The ID.R electric prototype, which is powered by two 500kW (680PS) electric motors, will this summer be driven on the Nürburgring-Nordschleife with Romain Dumas at the wheel.
But as well as the test drives and work in the wind tunnel, Volkswagen Motorsport is also strongly relying on computer simulations in the preparation phase. These digital tools not only represent essential support for the engineers, they save time and costs.
Benjamin Ahrenholz, head of calculation/simulation at Volkswagen Motorsport, said, “While Romain Dumas practices the track or tests various chassis setups on the driving simulator, simulation technology plays a crucial role for the engineers as well.
“With regard to the Nürburgring-Nordschleife, we are in the fortunate position of being in possession of a wealth of data on the track layout and surface. This allows us to adapt the ID.R virtually as efficiently as possible, despite the fact it has never driven a lap of the Nordschleife.”
Driver in the loop
Whatever Romain Dumas inputs through the virtual cockpit, computers build on in an offline driving dynamics simulation, whereby the car completes, theoretically, an infinite number of laps with a saved profile. In this way, the simulations can determine how different power outputs of the motors or shifts in the vehicle’s center of gravity affect the ultimate lap time. This is all with the aim of optimizing the handling of the car and the responsiveness of the motors.

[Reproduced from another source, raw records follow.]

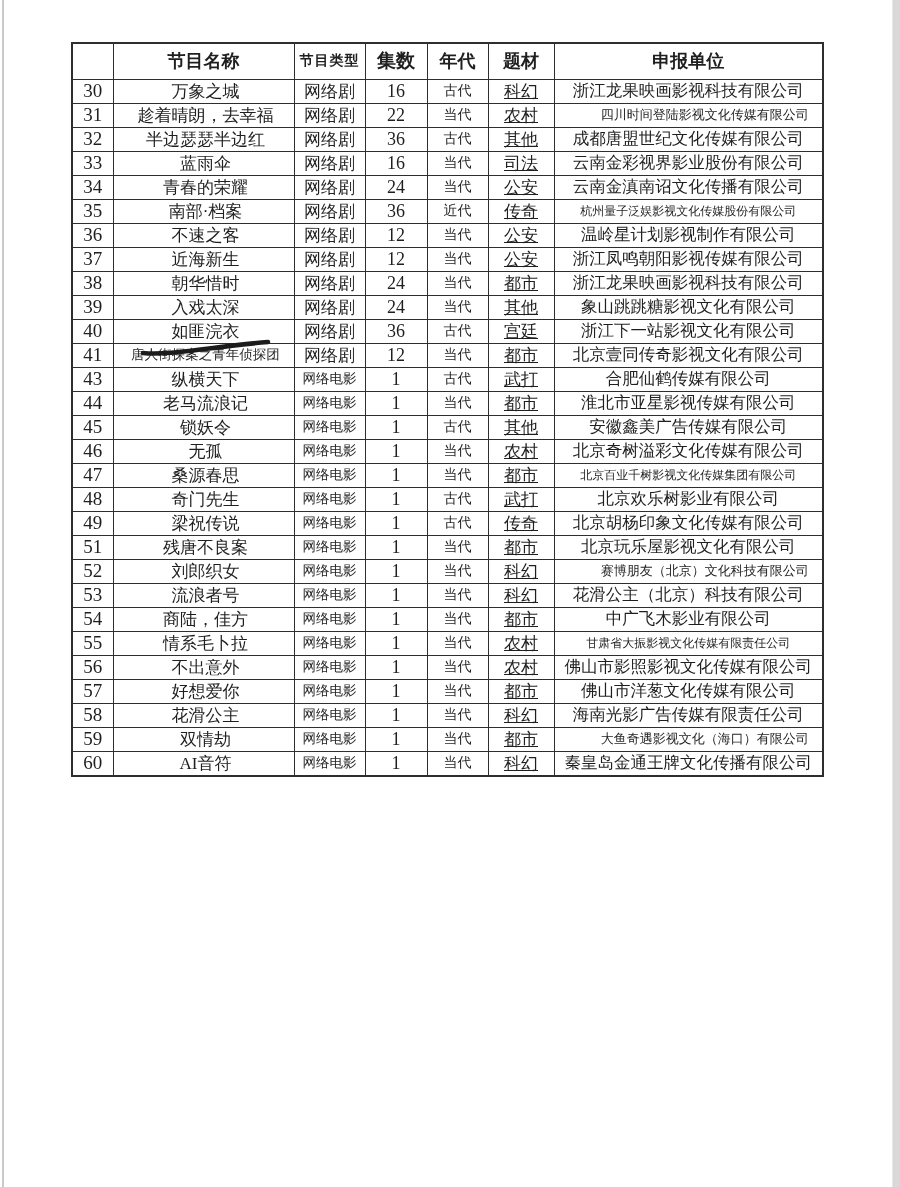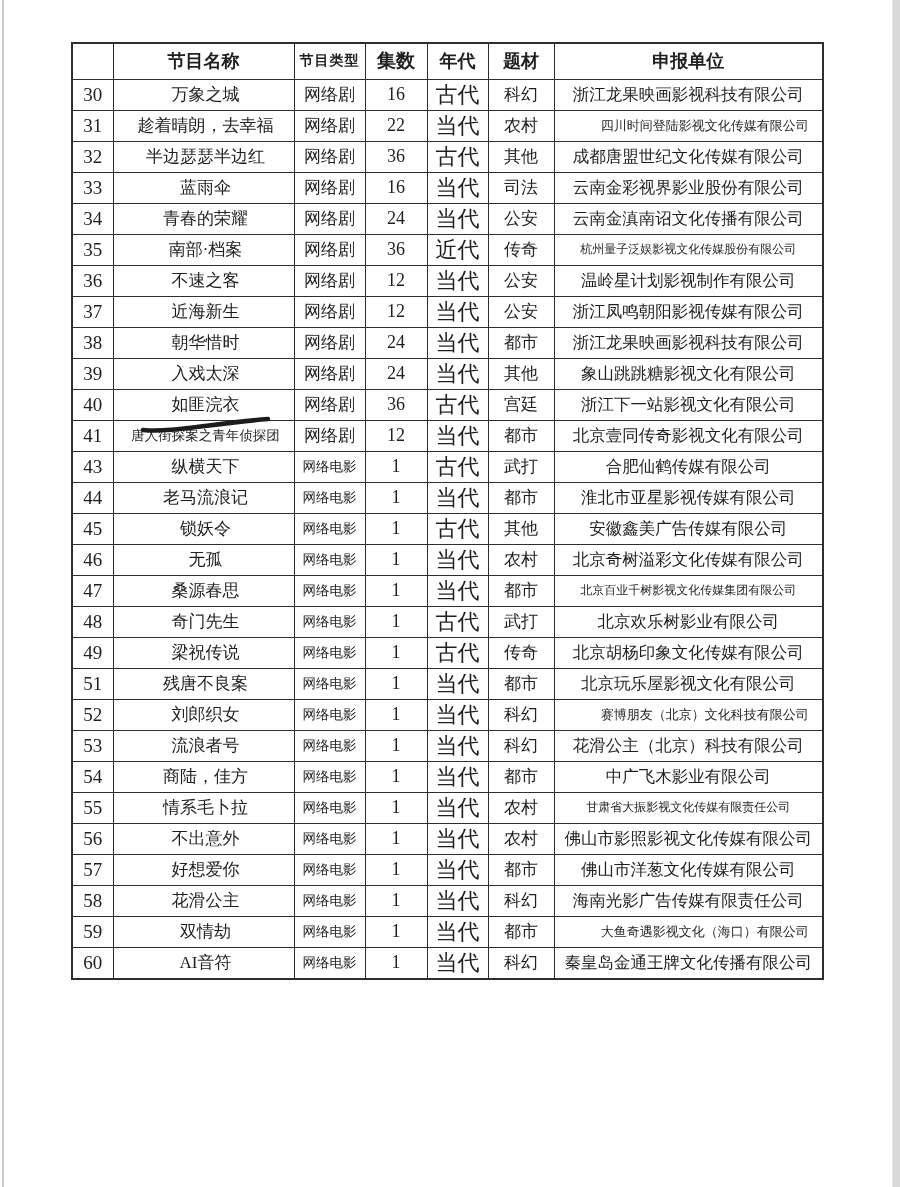--- a/index.html
+++ b/index.html
@@ -52,22 +52,22 @@
   .doc-table th {
     font-weight: bold;
     font-size: 18px;
   }
   .doc-table th:nth-child(3) { font-size: 14px; letter-spacing: 1px; }
   .doc-table th:nth-child(4) { font-size: 19px; }
   td.c-num   { font-size: 19px; }
   td.c-title { font-size: 17px; position: relative; padding-left: 6px; }
   td.c-type  { font-size: 17px; }
   td.c-ep    { font-size: 18px; }
-  td.c-era   { font-size: 22px; }
-  td.c-genre { font-size: 17px; }
+  td.c-era   { font-size: 14px; }
+  td.c-genre { font-size: 17px; text-decoration: underline; }
   td.c-company { font-size: 16.5px; }
   td.t-sm  { font-size: 13.5px; }
   td.c-sm  { font-size: 13px; padding-left: 35px; }
   td.c-xs  { font-size: 12px; }
   .pen-mark {
     position: absolute;
     left: 26px;
     bottom: -14px;
     width: 132px;
     height: 18px;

Meanwhile the aerodynamics department is using CFD (computational fluid dynamics) simulations to optimize how airflow is channeled around the ID.R as well as through the cooling systems most effectively. Battery simulations are being run that compare power management and recuperation strategies to ensure the most efficient use of the electrical energy, which is stored in the batteries and recovered during braking.
Finally, structural simulations are optimizing the mechanical design of individual components. The Nürburgring-Nordschleife poses high demands on the structure of the race car. A focus of structural simulation is therefore to calculate the loads on the chassis, suspension and bodywork of the ID.R.
For example, topology optimization is being employed to help design a component to fit in a given space. Whereas in production vehicles engineers strive to achieve durability and economical construction, the priority with the ID.R is to ensure stability and keep the car as light as possible.
3D printing for particularly complex parts
Elaborately shaped parts, for example cable fixtures or aerodynamic components, could conventionally only be made in a time-consuming and costly way. “When it’s required, we manufacture these components as individual pieces made of special plastics in 3D printers. This usually concerns relatively small parts that are not exposed to high mechanical loads,” says Ahrenholz.
3D printing plays only a minor role in the construction of production vehicles. But the computer simulations used by Volkswagen Motorsport are the same as those employed by Volkswagen in the development of its range of road cars. These repeated parallels between motorsport and production vehicles are no coincidence – the ID.R race car is the racing forerunner to the ID. product family, which Volkswagen plans to launch from 2020.